The video system of the subject invention is adapted for supporting the use of a local-area-network (LAN) or wide-area-network (WAN), or a combination thereof, for distributing digitized camera video on a real-time or “near” real-time basis.

In the preferred embodiment of the invention, the system uses a plurality of video cameras, disposed around a facility to view scenes of interest. Each camera captures the desired scene, digitizes (and encodes) the resulting video signal, compresses the digitized video signal, and sends the resulting compressed digital video stream to a multicast address. One or more display stations may thereupon view the captured video via the intervening network.

Streaming video produced by the various encoders is transported over a generic IP network to one or more users. User workstations contain one or more ordinary PC's, each with an associated video monitor. The user interface is provided by an HTML application within an industry-standard browser, for example Microsoft Internet Explorer.

The subject invention comprises an intuitive and user-friendly method for selecting cameras to view. The main user interface screen provides the user with a map of the facility, which is overlaid with camera-shaped icons depicting location and direction of the various cameras and encoders. This main user interface has, additionally, a section of the screen dedicated to displaying video from the selected cameras.

The video display area of the main user interface may be arranged to display a single video image, or may be subdivided by the user into arrays of 4, 9, or 16 smaller video display areas.

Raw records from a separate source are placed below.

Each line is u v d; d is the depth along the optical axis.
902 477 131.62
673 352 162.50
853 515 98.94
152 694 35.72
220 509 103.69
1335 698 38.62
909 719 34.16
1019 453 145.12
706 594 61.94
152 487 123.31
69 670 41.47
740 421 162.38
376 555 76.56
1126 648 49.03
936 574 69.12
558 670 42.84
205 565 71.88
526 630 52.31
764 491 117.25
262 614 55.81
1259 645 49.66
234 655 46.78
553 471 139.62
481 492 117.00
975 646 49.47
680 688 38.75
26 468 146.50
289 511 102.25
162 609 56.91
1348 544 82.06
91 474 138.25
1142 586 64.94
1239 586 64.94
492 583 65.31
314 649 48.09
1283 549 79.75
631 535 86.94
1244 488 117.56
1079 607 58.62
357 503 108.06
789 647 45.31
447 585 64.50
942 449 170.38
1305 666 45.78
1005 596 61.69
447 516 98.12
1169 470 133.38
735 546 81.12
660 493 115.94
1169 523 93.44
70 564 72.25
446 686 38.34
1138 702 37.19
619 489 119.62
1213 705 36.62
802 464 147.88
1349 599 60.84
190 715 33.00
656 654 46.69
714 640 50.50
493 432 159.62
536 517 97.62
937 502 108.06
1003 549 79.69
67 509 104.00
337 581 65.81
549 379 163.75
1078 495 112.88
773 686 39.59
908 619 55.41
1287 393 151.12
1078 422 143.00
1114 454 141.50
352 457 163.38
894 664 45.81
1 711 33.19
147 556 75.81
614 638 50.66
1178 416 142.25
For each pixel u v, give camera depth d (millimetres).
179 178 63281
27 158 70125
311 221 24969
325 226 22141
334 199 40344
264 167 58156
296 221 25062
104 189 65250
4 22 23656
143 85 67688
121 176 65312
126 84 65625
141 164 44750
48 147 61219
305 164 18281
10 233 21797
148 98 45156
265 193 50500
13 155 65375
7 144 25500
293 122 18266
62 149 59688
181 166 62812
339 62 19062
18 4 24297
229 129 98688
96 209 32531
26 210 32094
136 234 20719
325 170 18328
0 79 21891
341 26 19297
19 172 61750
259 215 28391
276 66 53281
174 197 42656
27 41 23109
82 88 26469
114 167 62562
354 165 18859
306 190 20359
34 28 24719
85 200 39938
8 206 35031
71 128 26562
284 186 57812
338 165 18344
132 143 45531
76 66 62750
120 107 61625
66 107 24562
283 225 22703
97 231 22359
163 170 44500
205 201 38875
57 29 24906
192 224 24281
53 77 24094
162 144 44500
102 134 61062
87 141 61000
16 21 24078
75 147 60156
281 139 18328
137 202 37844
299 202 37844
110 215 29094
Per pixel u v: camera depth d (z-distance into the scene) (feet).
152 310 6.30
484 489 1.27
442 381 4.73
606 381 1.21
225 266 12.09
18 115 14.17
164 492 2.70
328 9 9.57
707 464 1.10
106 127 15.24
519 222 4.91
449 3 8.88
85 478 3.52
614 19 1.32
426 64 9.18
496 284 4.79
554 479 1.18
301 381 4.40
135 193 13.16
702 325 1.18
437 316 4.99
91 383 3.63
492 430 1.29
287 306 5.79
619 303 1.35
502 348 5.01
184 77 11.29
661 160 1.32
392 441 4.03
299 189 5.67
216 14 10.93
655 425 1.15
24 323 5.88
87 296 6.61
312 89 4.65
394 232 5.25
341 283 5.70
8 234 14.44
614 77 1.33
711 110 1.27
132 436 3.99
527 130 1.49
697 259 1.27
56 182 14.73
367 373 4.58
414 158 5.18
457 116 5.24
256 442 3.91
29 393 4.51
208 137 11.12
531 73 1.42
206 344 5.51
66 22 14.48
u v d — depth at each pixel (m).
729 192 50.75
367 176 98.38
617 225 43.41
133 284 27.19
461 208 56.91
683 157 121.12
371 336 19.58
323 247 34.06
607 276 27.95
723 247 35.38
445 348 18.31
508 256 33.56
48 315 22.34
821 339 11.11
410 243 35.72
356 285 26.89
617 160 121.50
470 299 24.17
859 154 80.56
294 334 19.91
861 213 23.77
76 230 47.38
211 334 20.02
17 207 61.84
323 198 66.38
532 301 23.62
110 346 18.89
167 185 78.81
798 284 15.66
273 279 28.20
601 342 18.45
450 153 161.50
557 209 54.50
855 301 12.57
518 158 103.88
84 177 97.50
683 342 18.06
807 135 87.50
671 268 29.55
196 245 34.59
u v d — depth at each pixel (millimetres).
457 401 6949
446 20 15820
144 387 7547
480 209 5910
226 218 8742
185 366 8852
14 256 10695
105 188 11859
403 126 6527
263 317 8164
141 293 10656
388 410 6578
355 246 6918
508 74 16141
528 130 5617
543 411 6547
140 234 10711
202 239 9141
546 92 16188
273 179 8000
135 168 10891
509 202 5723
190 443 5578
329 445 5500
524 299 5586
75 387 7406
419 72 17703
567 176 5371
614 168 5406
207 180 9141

Selection of cameras, and arrangement of the display area, is controlled by a mouse and conventional Windows user-interface conventions. Users may:

- Select the number of video images to be displayed within the video display area. This is done by pointing and clicking on icons representing screens with the desired number of images.
- Display a desired camera within a desired ‘pane’ in the video display area. This is done by pointing to the desired area on the map, then ‘dragging’ the camera icon to the desired pane.
- Edit various operating parameters of the encoders. This is done by pointing to the desired camera, the right-clicking the mouse. The user interface then drops a dynamically generated menu list, which allows the user to adjust the desired encoder parameters.

One aspect of the invention is the intuitive and user-friendly method for selecting cameras to view. The breadth of capability of this feature is shown in FIG. 3. The main user interface screen provides the user with a map of the facility, which is overlaid with camera-shaped icons depicting location and direction of the various cameras and encoders. This main user interface has, additionally, a section of the screen dedicated to displaying video from the selected cameras.

The system may employ single or multiple video screen monitor stations. Single-monitor stations, and the main or primary monitor in multiple-monitor stations, present a different screen layout than secondary monitors in a multiple-monitor system. The main control monitor screen is divided into three functional areas: a map pane, a video display pane, and a control pane. The map pane displays one or more maps. Within the map pane, a specific site may be selected via mouse-click in a drop-down menu. Within the map pane, one or more maps relating to the selected site may be selected via mouse-click on a drop-down menu of maps. The sensors may be video cameras and may also include other sensors such as motion, heat, fire, acoustic sensors and the like. All user screens are implemented as HTML or XML pages generated by a network application server. The operating parameters of the camera including still-frame capture versus motion capture, bit-rate of the captured and compressed motion video, camera name, camera caption, camera icon direction in degrees, network address of the various camera encoders, and quality of the captured still-frame or motion video.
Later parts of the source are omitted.